HOW TO COMPLETE THIS TASK
Find the word "BIKE" in the data. Return every line where it appears.

Page images and extracted text
━━━━━━━━━━━━━━━━━━━━━━━━━━━━━━

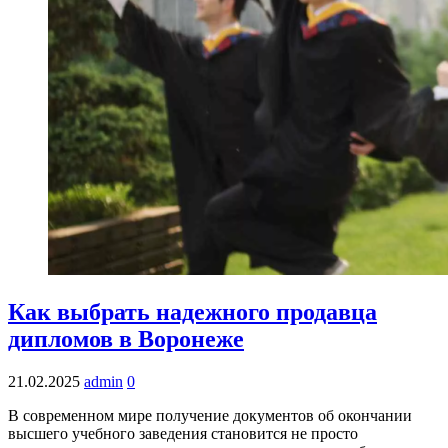
Как выбрать надежного продавца
дипломов в Воронеже
21.02.2025
admin
0
В современном мире получение документов об окончании
высшего учебного заведения становится не просто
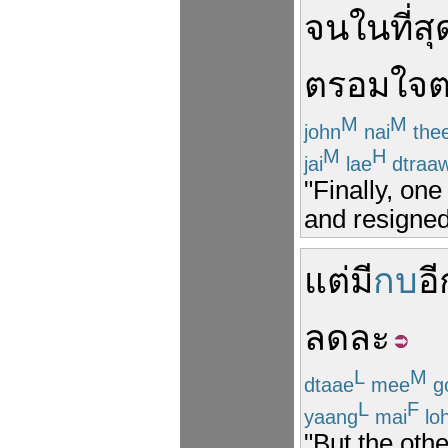
จน
ในที่สุ
ตรอมใจ
M
M
john
nai
the
M
H
jai
lae
dtraa
"Finally, on
and resigned 
แต่
มี
กบ
อี
ลดละ
L
M
dtaae
mee
g
L
F
yaang
mai
loh
"But the othe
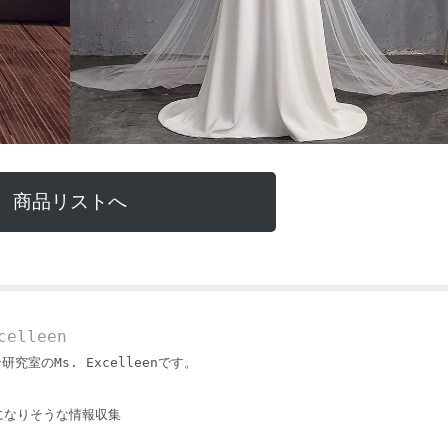
商品リストへ
elleen
ン研究室のMs. Excelleenです。
になりそうな情報収集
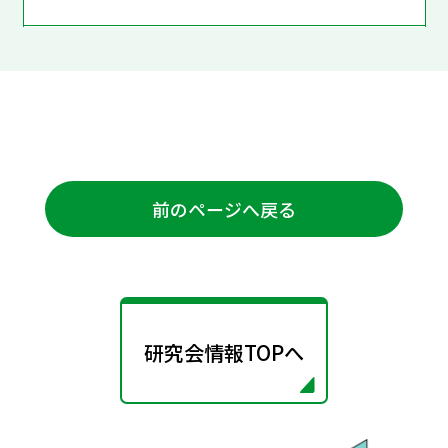
前のページへ戻る
研究会情報TOPへ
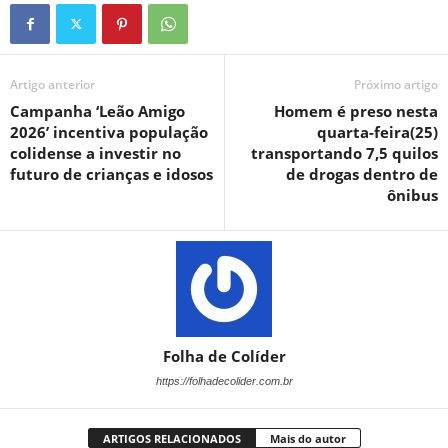
Artigo anterior
Próximo artigo
Campanha ‘Leão Amigo
Homem é preso nesta
2026’ incentiva população
quarta-feira(25)
colidense a investir no
transportando 7,5 quilos
futuro de crianças e idosos
de drogas dentro de
ônibus
Folha de Colíder
https://folhadecolider.com.br
ARTIGOS RELACIONADOS
Mais do autor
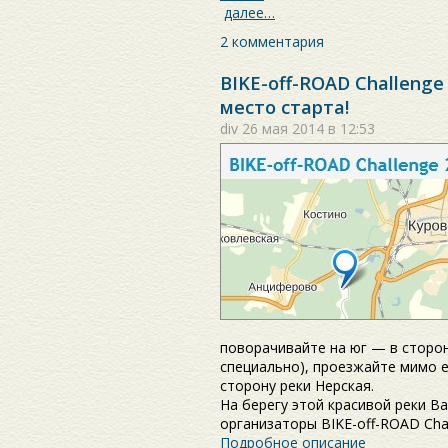
далее…
2 комментария
BIKE-off-ROAD Challeng
место старта!
div
26 мая 2014 в 12:53
поворачивайте на юг — в сторон
специально), проезжайте мимо е
сторону реки Нерская.
На берегу этой красивой реки В
организаторы BIKE-off-ROAD Chal
Подробное описание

━━━━━━━━━━━━━━━━━━━━━━━━━━━━━━

TASK RESULT
BIKE-off-ROAD Challeng
организаторы BIKE-off-ROAD Chal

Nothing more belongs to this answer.